Par ailleurs, la reprise de la natalité a accru la demande des ménages, qui se porte fréquemment sur les assistantes maternelles, solution de compromis entre la crèche - trop rare - et l'employée à domicile - trop coûteuse.

Les assistantes maternelles ne peuvent toujours répondre à la demande des parents, en raison de la rigidité actuelle de leur agrément qui ne les autorise à garder qu'un maximum de trois enfants, quelle que soit la durée de l'accueil de chacun d'eux. Cette situation est également pénalisante pour les assistantes maternelles elles-mêmes, qui voient leur revenu diminuer lorsque la garde d'un enfant passe d'un temps complet à un temps partiel et qu'elles n'ont pas la possibilité d'en accueillir plus de trois. Les demandes d'accueil partiel sont alors souvent refusées aux parents, car il est plus simple et plus rémunérateur d'accueillir des enfants pour des temps pleins et à un rythme régulier.

C'est pour répondre à une situation, qui ne satisfait ni les familles ni les professionnelles, que le projet de loi relatif à l'accueil et à la protection de l'enfance, en cours d'adoption, a prévu d'assouplir l'agrément des assistantes maternelles. Il propose que la limite de trois enfants porte sur le nombre de mineurs accueillis simultanément par l'assistante maternelle et non globalement. Par exemple, elle pourra garder en alternance six enfants à mi-temps au lieu de trois actuellement.

• Revaloriser la profession

Le nombre d'assistantes maternelles augmente de 9 % par an depuis dix ans, mais leur statut, mis en place en 1977 et modifié à la marge en 1992, n'a pas évolué. Il est aujourd'hui totalement inadapté, notamment au regard des importantes responsabilités qui pèsent sur elles.

Ce statut mérite donc d'être revalorisé, pour améliorer à la fois la qualité de l'accueil des enfants et celle des conditions de travail des assistantes maternelles. Une véritable formation initiale pourrait être créée dans ce domaine permettant un déroulement de carrière dans d'autres métiers de la petite enfance.

Il apparaît en outre souhaitable d'augmenter leur rémunération, le salaire net moyen des 368.000 assistantes maternelles s'élevant seulement, en 2002, à 542 euros, avec de fortes disparités entre les régions.

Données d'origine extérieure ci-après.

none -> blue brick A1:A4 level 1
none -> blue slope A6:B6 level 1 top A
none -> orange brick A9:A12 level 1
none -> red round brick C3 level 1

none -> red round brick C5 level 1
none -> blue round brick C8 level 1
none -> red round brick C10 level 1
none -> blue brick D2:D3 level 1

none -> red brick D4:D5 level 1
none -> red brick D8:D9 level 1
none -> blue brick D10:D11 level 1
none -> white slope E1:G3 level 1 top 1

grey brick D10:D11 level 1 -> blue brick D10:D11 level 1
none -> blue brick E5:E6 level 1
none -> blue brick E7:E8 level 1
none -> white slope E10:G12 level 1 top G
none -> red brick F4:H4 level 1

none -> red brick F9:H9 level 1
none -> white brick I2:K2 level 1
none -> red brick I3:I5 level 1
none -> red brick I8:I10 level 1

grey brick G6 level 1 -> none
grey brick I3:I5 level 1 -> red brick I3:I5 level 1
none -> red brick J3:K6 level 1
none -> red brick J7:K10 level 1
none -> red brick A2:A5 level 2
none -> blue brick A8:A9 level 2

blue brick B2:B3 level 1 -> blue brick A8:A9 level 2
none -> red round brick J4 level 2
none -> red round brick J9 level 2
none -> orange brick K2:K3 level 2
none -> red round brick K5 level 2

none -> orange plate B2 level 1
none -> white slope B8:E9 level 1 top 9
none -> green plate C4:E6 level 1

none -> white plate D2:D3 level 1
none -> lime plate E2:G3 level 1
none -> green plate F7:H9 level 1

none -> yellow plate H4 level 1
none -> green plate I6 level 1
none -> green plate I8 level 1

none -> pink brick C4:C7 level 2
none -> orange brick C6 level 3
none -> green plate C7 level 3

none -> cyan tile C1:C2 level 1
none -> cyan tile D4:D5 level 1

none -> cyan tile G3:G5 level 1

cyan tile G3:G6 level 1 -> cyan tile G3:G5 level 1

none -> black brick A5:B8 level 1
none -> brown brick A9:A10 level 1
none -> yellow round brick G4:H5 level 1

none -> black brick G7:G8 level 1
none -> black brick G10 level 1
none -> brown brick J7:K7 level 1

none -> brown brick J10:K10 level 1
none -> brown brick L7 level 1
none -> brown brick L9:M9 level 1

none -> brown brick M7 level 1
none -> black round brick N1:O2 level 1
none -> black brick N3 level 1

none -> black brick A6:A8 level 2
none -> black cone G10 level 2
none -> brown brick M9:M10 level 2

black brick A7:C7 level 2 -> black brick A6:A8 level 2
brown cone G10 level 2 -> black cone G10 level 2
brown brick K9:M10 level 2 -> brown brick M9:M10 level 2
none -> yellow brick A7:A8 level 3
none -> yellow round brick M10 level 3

Enfin, il serait utile de distinguer plus clairement les deux professions différentes que sont les assistantes maternelles permanentes (les familles d'accueil de l'aide sociale à l'enfance) et non permanentes (les « nourrices »).

Tous ces éléments ont été pris en compte par le Gouvernement, qui annonce une réforme législative courant 2004 permettant la mise en place d'un statut attractif pour les assistantes maternelles non permanentes : revalorisations salariales, alignement du statut sur le droit commun du travail (contrat de travail écrit, prise des congés, procédure de licenciement, durée du travail, mandats syndicaux, etc.), création de perspectives de carrière, notamment par le renforcement de leur formation (initiale et continue). A cet effet, une partie des cotisations employeurs seront financées par la branche famille et alimenteront respectivement un fonds le paritarisme (0,12 % des cotisations), des actions de formation professionnelle continue (0,15 %) et un dispositif de prévoyance santé.

En rendant le métier d'assistante maternelle plus attractif, ce nouveau statut permettra ainsi la création de plusieurs centaines de milliers d'emplois. On estime en effet à près de 500.000 postes, d'ici à 2010, le vivier d'emplois dans ce secteur.

Le coût prévu de cette réforme est estimé à 50 millions d'euros sur deux ans (2004 et 2005), dont 10 millions d'euros inscrits dans le projet de loi de financement de la sécurité sociale pour 2004 au titre du fonds pour le paritarisme et de la formation professionnelle continue. La dépense effective sera d'ailleurs inférieure puisque la réforme n'interviendra qu'en cours d'année. En 2005, sera organisée la prise en charge d'une partie des cotisations sociales employeurs affectées à la prévoyance, avec la création d'une complémentaire santé et accidents du travail.